→ **The exercise**: Render the material below as a Markdown table with two columns, Row and Line, giving each non-blank line its own numbered row. Leave the pictures out.

* Begin Data *

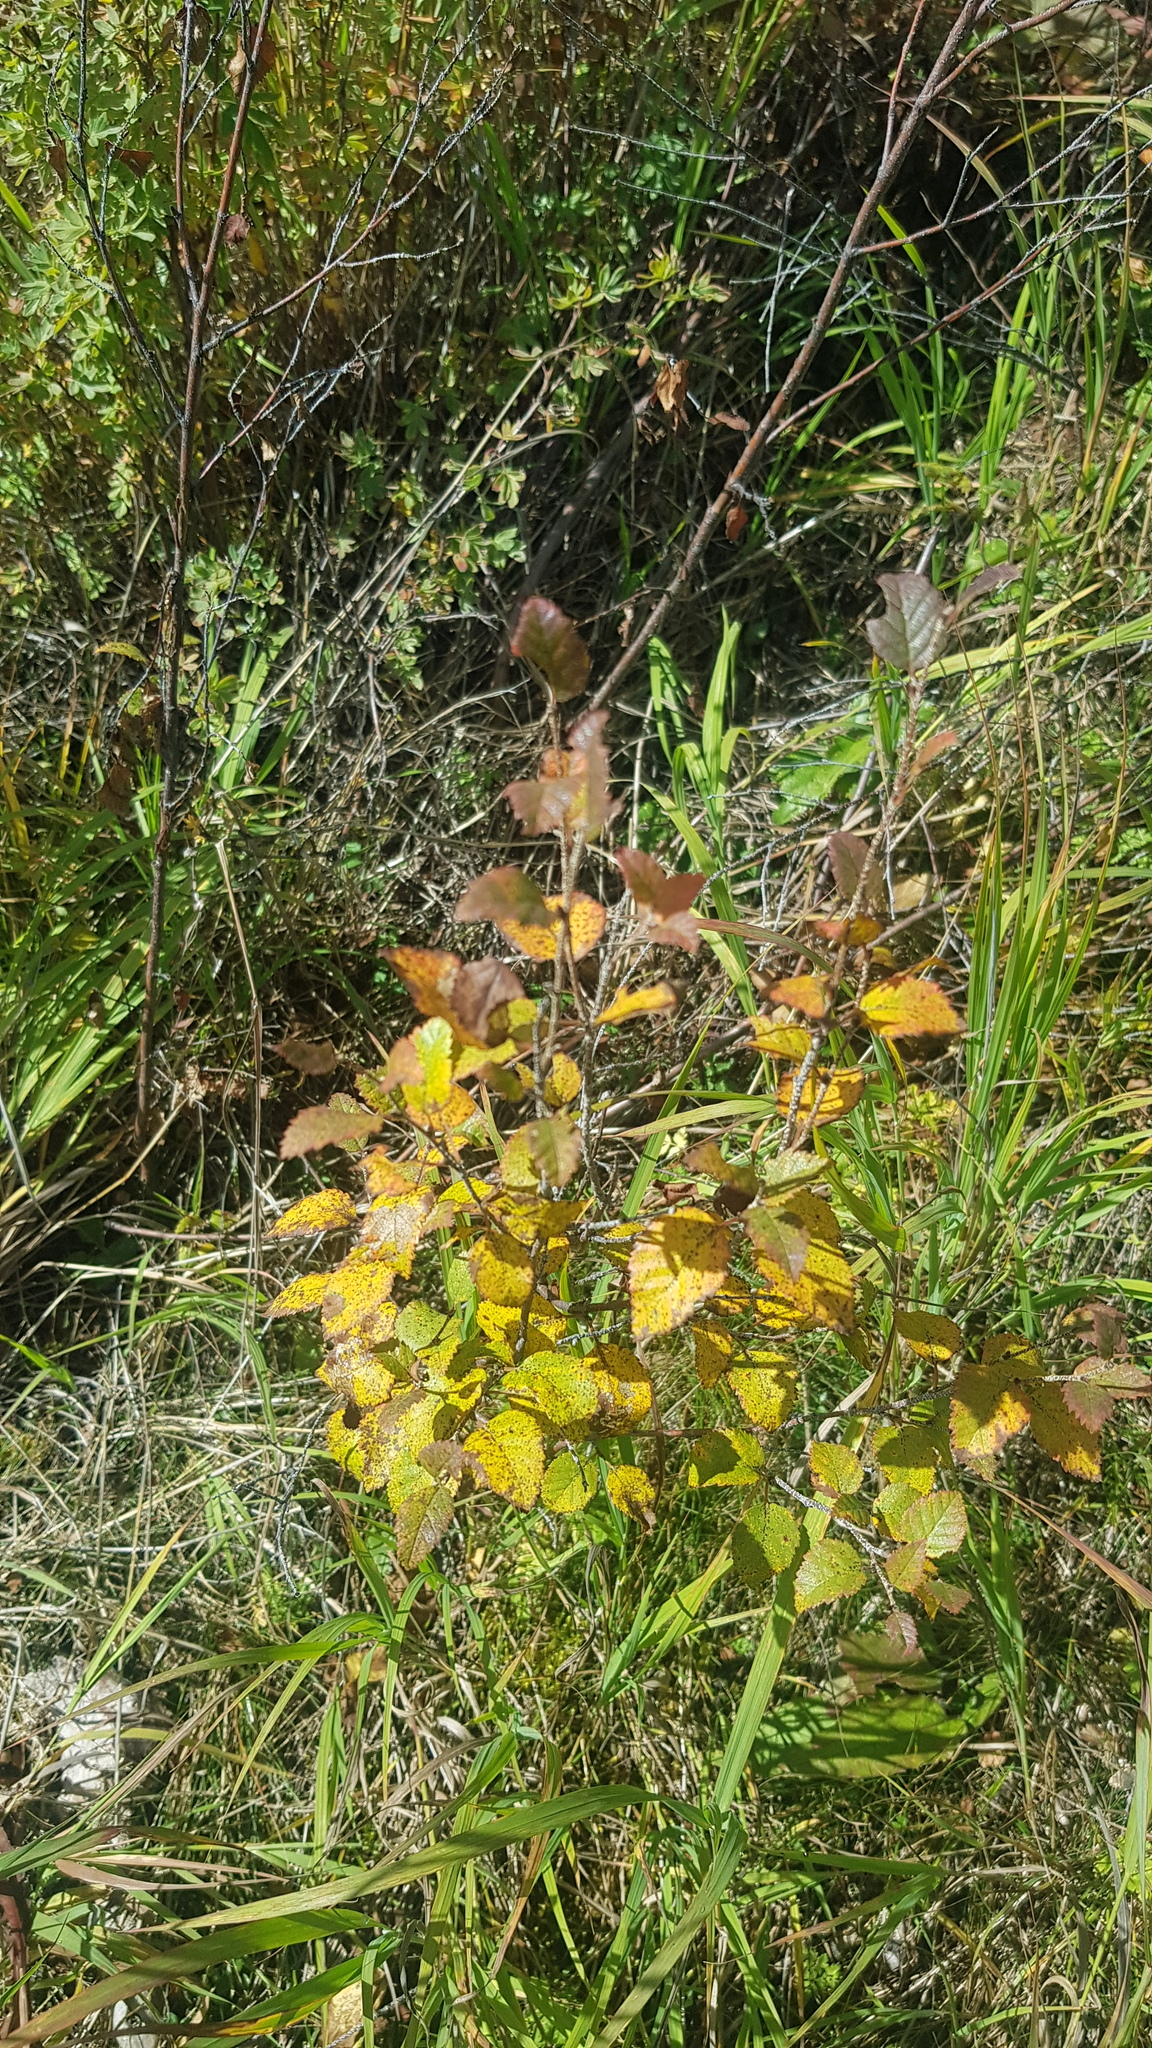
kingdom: Plantae
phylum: Tracheophyta
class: Magnoliopsida
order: Fagales
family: Betulaceae
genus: Betula
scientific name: Betula fruticosa
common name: Japanese bog birch
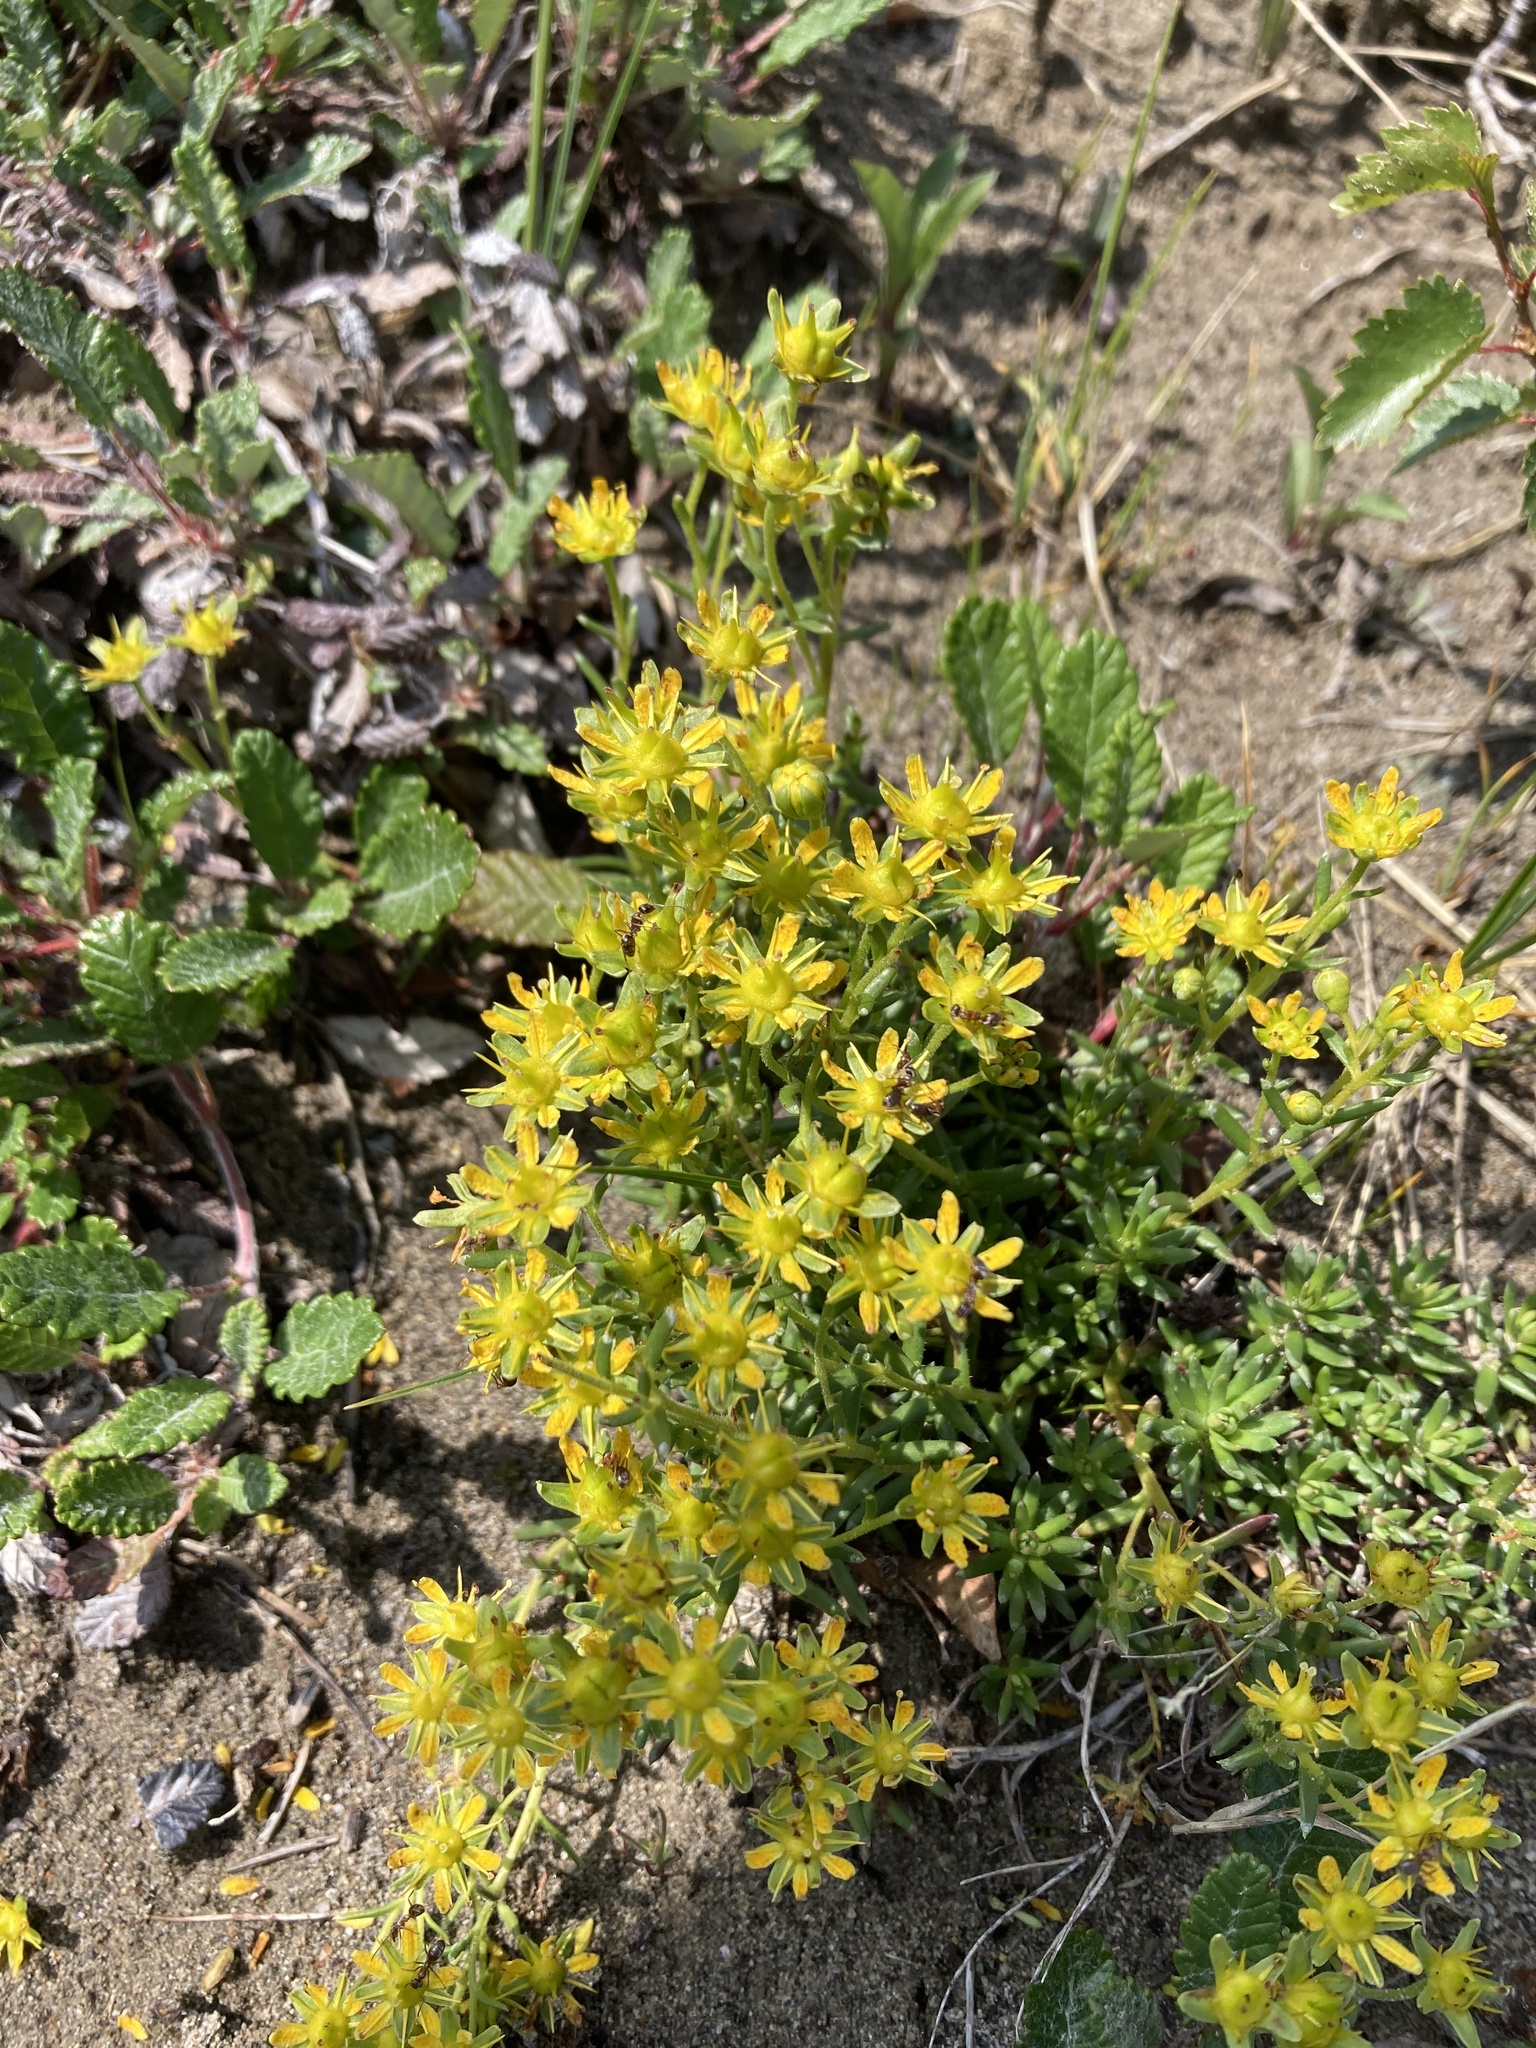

* End Data *

→ **Written reply**:
| Row | Line |
|---|---|
| 1 | kingdom: Plantae |
| 2 | phylum: Tracheophyta |
| 3 | class: Magnoliopsida |
| 4 | order: Fagales |
| 5 | family: Betulaceae |
| 6 | genus: Betula |
| 7 | scientific name: Betula fruticosa |
| 8 | common name: Japanese bog birch |